> _EXERCISE AIM_:
When you return the material, keep every line exactly as it is and omit the pictures.

<<<<

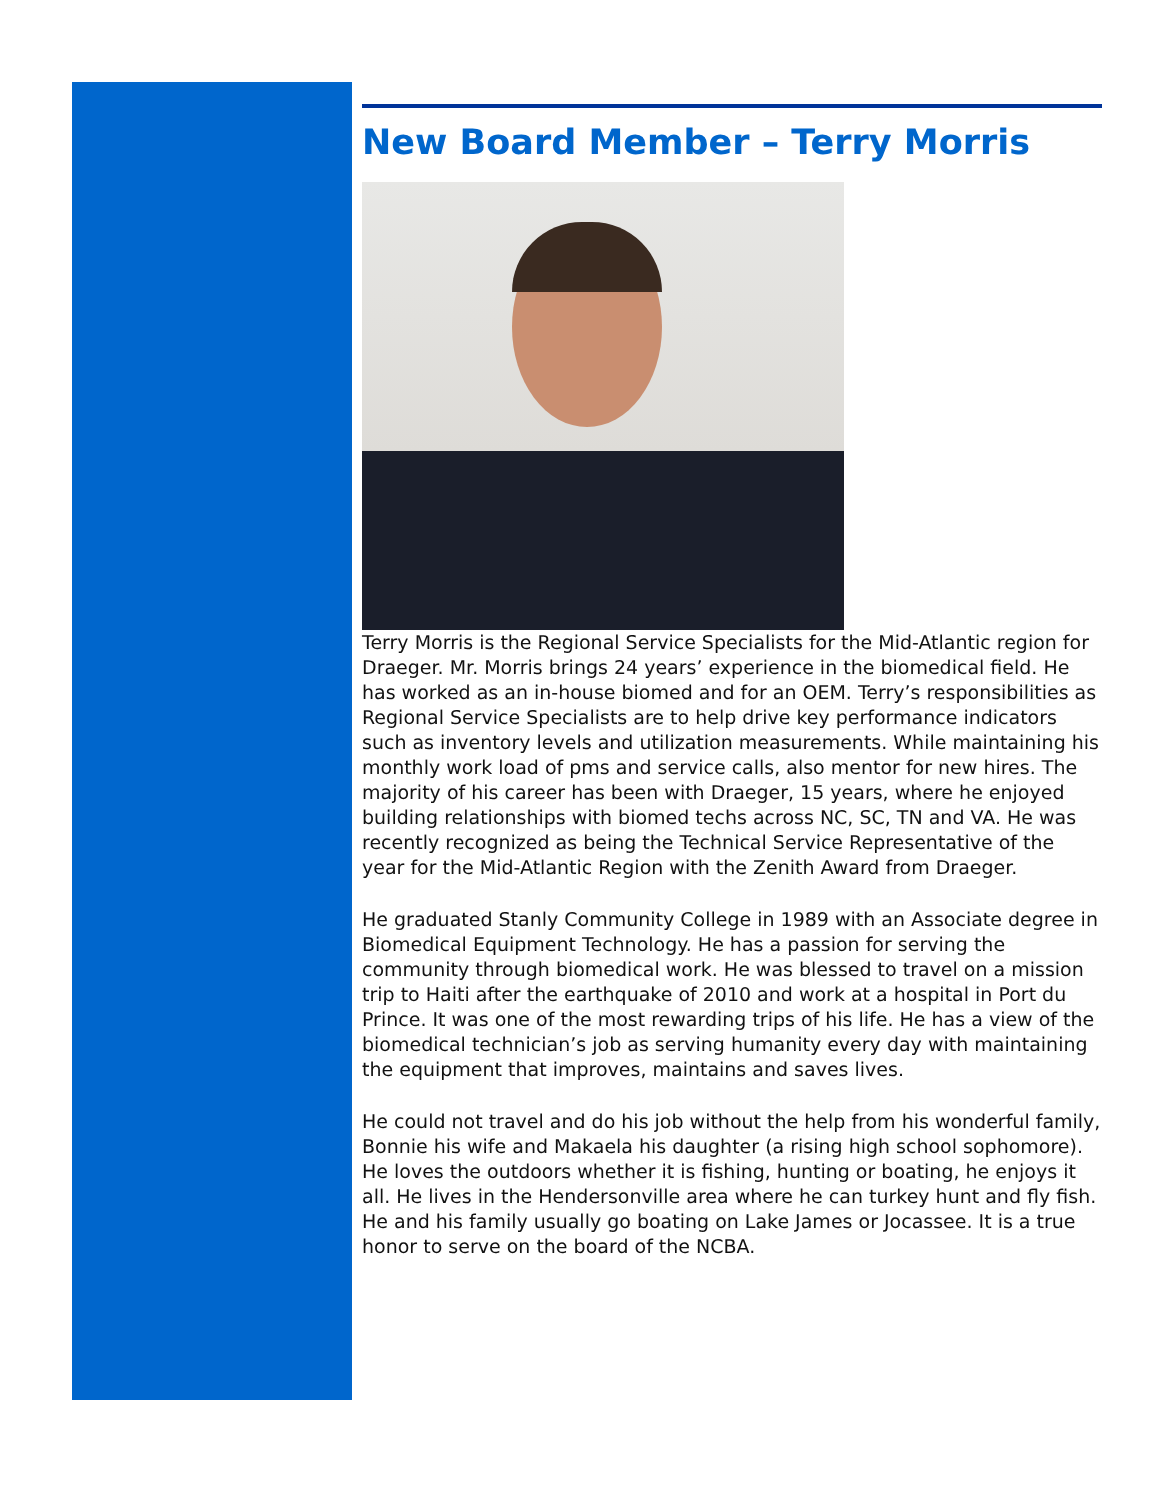New Board Member – Terry Morris
Terry Morris is the Regional Service Specialists for the Mid-Atlantic region for Draeger. Mr. Morris brings 24 years’ experience in the biomedical field. He has worked as an in-house biomed and for an OEM. Terry’s responsibilities as Regional Service Specialists are to help drive key performance indicators such as inventory levels and utilization measurements. While maintaining his monthly work load of pms and service calls, also mentor for new hires. The majority of his career has been with Draeger, 15 years, where he enjoyed building relationships with biomed techs across NC, SC, TN and VA. He was recently recognized as being the Technical Service Representative of the year for the Mid-Atlantic Region with the Zenith Award from Draeger.
He graduated Stanly Community College in 1989 with an Associate degree in Biomedical Equipment Technology. He has a passion for serving the community through biomedical work. He was blessed to travel on a mission trip to Haiti after the earthquake of 2010 and work at a hospital in Port du Prince. It was one of the most rewarding trips of his life. He has a view of the biomedical technician’s job as serving humanity every day with maintaining the equipment that improves, maintains and saves lives.
He could not travel and do his job without the help from his wonderful family, Bonnie his wife and Makaela his daughter (a rising high school sophomore). He loves the outdoors whether it is fishing, hunting or boating, he enjoys it all. He lives in the Hendersonville area where he can turkey hunt and fly fish. He and his family usually go boating on Lake James or Jocassee. It is a true honor to serve on the board of the NCBA.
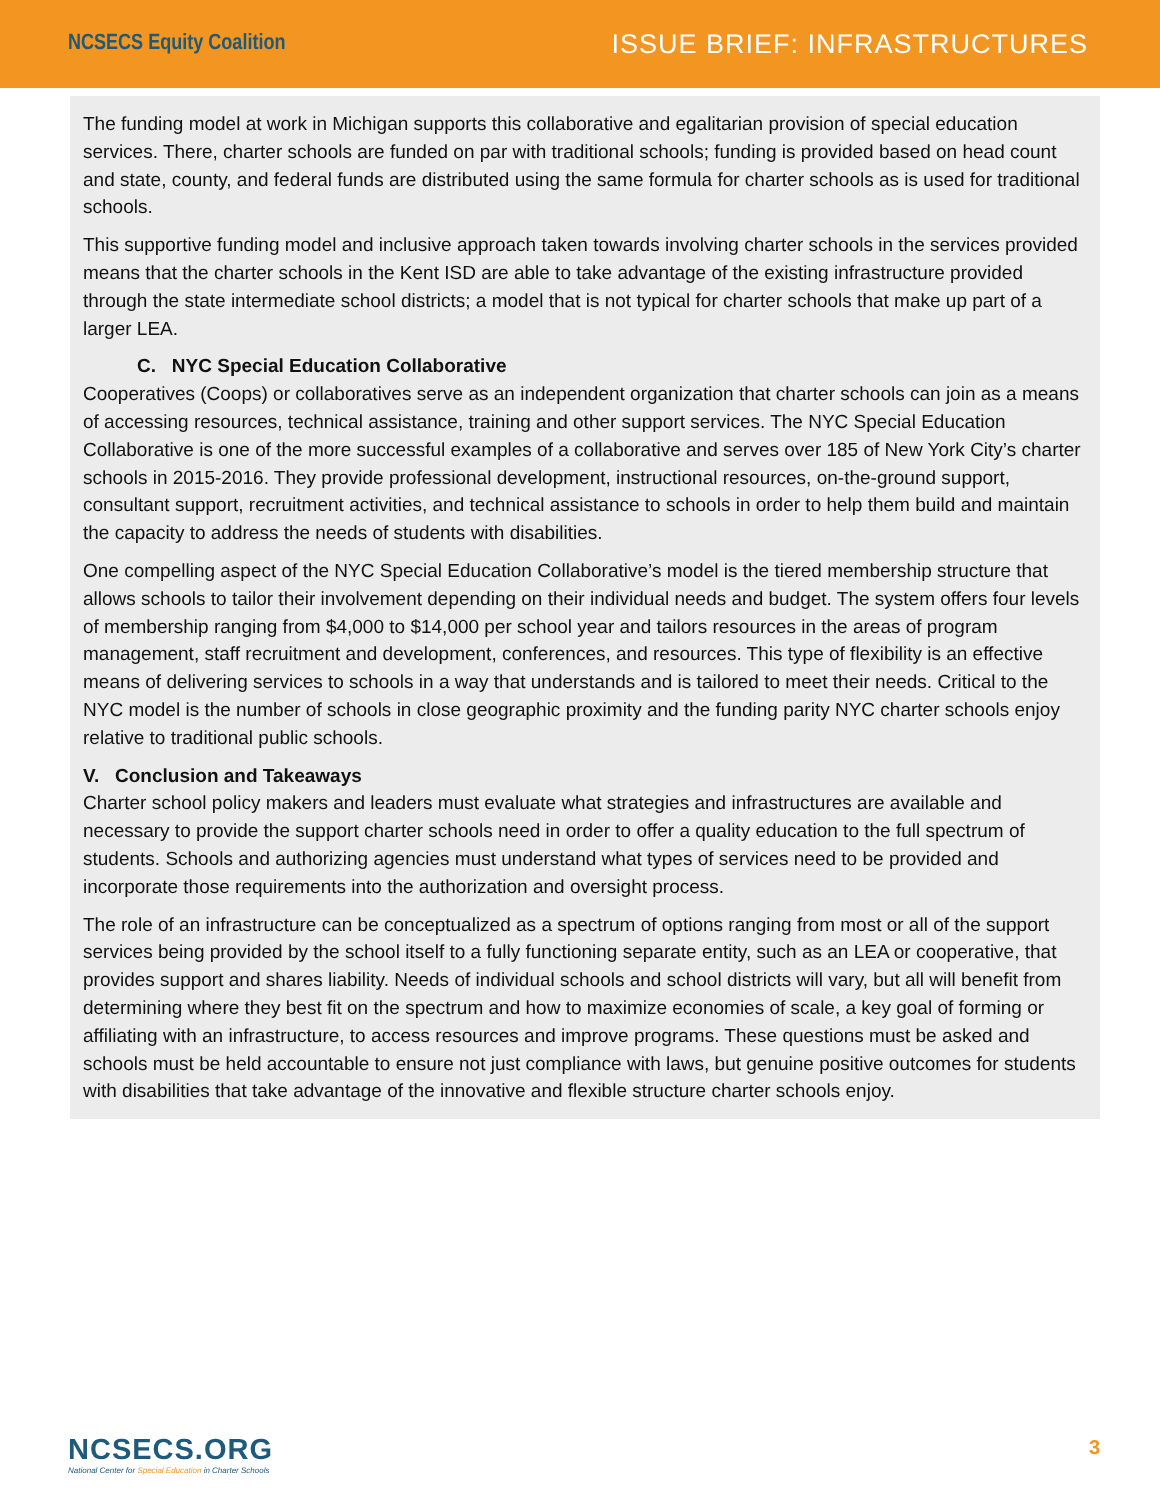NCSECS Equity Coalition ISSUE BRIEF: INFRASTRUCTURES
The funding model at work in Michigan supports this collaborative and egalitarian provision of special education services. There, charter schools are funded on par with traditional schools; funding is provided based on head count and state, county, and federal funds are distributed using the same formula for charter schools as is used for traditional schools.
This supportive funding model and inclusive approach taken towards involving charter schools in the services provided means that the charter schools in the Kent ISD are able to take advantage of the existing infrastructure provided through the state intermediate school districts; a model that is not typical for charter schools that make up part of a larger LEA.
C. NYC Special Education Collaborative
Cooperatives (Coops) or collaboratives serve as an independent organization that charter schools can join as a means of accessing resources, technical assistance, training and other support services. The NYC Special Education Collaborative is one of the more successful examples of a collaborative and serves over 185 of New York City’s charter schools in 2015-2016. They provide professional development, instructional resources, on-the-ground support, consultant support, recruitment activities, and technical assistance to schools in order to help them build and maintain the capacity to address the needs of students with disabilities.
One compelling aspect of the NYC Special Education Collaborative’s model is the tiered membership structure that allows schools to tailor their involvement depending on their individual needs and budget. The system offers four levels of membership ranging from $4,000 to $14,000 per school year and tailors resources in the areas of program management, staff recruitment and development, conferences, and resources. This type of flexibility is an effective means of delivering services to schools in a way that understands and is tailored to meet their needs. Critical to the NYC model is the number of schools in close geographic proximity and the funding parity NYC charter schools enjoy relative to traditional public schools.
V. Conclusion and Takeaways
Charter school policy makers and leaders must evaluate what strategies and infrastructures are available and necessary to provide the support charter schools need in order to offer a quality education to the full spectrum of students. Schools and authorizing agencies must understand what types of services need to be provided and incorporate those requirements into the authorization and oversight process.
The role of an infrastructure can be conceptualized as a spectrum of options ranging from most or all of the support services being provided by the school itself to a fully functioning separate entity, such as an LEA or cooperative, that provides support and shares liability. Needs of individual schools and school districts will vary, but all will benefit from determining where they best fit on the spectrum and how to maximize economies of scale, a key goal of forming or affiliating with an infrastructure, to access resources and improve programs. These questions must be asked and schools must be held accountable to ensure not just compliance with laws, but genuine positive outcomes for students with disabilities that take advantage of the innovative and flexible structure charter schools enjoy.
NCSECS.ORG
National Center for Special Education in Charter Schools
3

>>>>

> _SOLUTION TO THE PROBLEM_:
New Board Member – Terry Morris
Terry Morris is the Regional Service Specialists for the Mid-Atlantic region for Draeger. Mr. Morris brings 24 years’ experience in the biomedical field. He has worked as an in-house biomed and for an OEM. Terry’s responsibilities as Regional Service Specialists are to help drive key performance indicators such as inventory levels and utilization measurements. While maintaining his monthly work load of pms and service calls, also mentor for new hires. The majority of his career has been with Draeger, 15 years, where he enjoyed building relationships with biomed techs across NC, SC, TN and VA. He was recently recognized as being the Technical Service Representative of the year for the Mid-Atlantic Region with the Zenith Award from Draeger.
He graduated Stanly Community College in 1989 with an Associate degree in Biomedical Equipment Technology. He has a passion for serving the community through biomedical work. He was blessed to travel on a mission trip to Haiti after the earthquake of 2010 and work at a hospital in Port du Prince. It was one of the most rewarding trips of his life. He has a view of the biomedical technician’s job as serving humanity every day with maintaining the equipment that improves, maintains and saves lives.
He could not travel and do his job without the help from his wonderful family, Bonnie his wife and Makaela his daughter (a rising high school sophomore). He loves the outdoors whether it is fishing, hunting or boating, he enjoys it all. He lives in the Hendersonville area where he can turkey hunt and fly fish. He and his family usually go boating on Lake James or Jocassee. It is a true honor to serve on the board of the NCBA.
NCSECS Equity Coalition ISSUE BRIEF: INFRASTRUCTURES
The funding model at work in Michigan supports this collaborative and egalitarian provision of special education services. There, charter schools are funded on par with traditional schools; funding is provided based on head count and state, county, and federal funds are distributed using the same formula for charter schools as is used for traditional schools.
This supportive funding model and inclusive approach taken towards involving charter schools in the services provided means that the charter schools in the Kent ISD are able to take advantage of the existing infrastructure provided through the state intermediate school districts; a model that is not typical for charter schools that make up part of a larger LEA.
C. NYC Special Education Collaborative
Cooperatives (Coops) or collaboratives serve as an independent organization that charter schools can join as a means of accessing resources, technical assistance, training and other support services. The NYC Special Education Collaborative is one of the more successful examples of a collaborative and serves over 185 of New York City’s charter schools in 2015-2016. They provide professional development, instructional resources, on-the-ground support, consultant support, recruitment activities, and technical assistance to schools in order to help them build and maintain the capacity to address the needs of students with disabilities.
One compelling aspect of the NYC Special Education Collaborative’s model is the tiered membership structure that allows schools to tailor their involvement depending on their individual needs and budget. The system offers four levels of membership ranging from $4,000 to $14,000 per school year and tailors resources in the areas of program management, staff recruitment and development, conferences, and resources. This type of flexibility is an effective means of delivering services to schools in a way that understands and is tailored to meet their needs. Critical to the NYC model is the number of schools in close geographic proximity and the funding parity NYC charter schools enjoy relative to traditional public schools.
V. Conclusion and Takeaways
Charter school policy makers and leaders must evaluate what strategies and infrastructures are available and necessary to provide the support charter schools need in order to offer a quality education to the full spectrum of students. Schools and authorizing agencies must understand what types of services need to be provided and incorporate those requirements into the authorization and oversight process.
The role of an infrastructure can be conceptualized as a spectrum of options ranging from most or all of the support services being provided by the school itself to a fully functioning separate entity, such as an LEA or cooperative, that provides support and shares liability. Needs of individual schools and school districts will vary, but all will benefit from determining where they best fit on the spectrum and how to maximize economies of scale, a key goal of forming or affiliating with an infrastructure, to access resources and improve programs. These questions must be asked and schools must be held accountable to ensure not just compliance with laws, but genuine positive outcomes for students with disabilities that take advantage of the innovative and flexible structure charter schools enjoy.
NCSECS.ORG
National Center for Special Education in Charter Schools
3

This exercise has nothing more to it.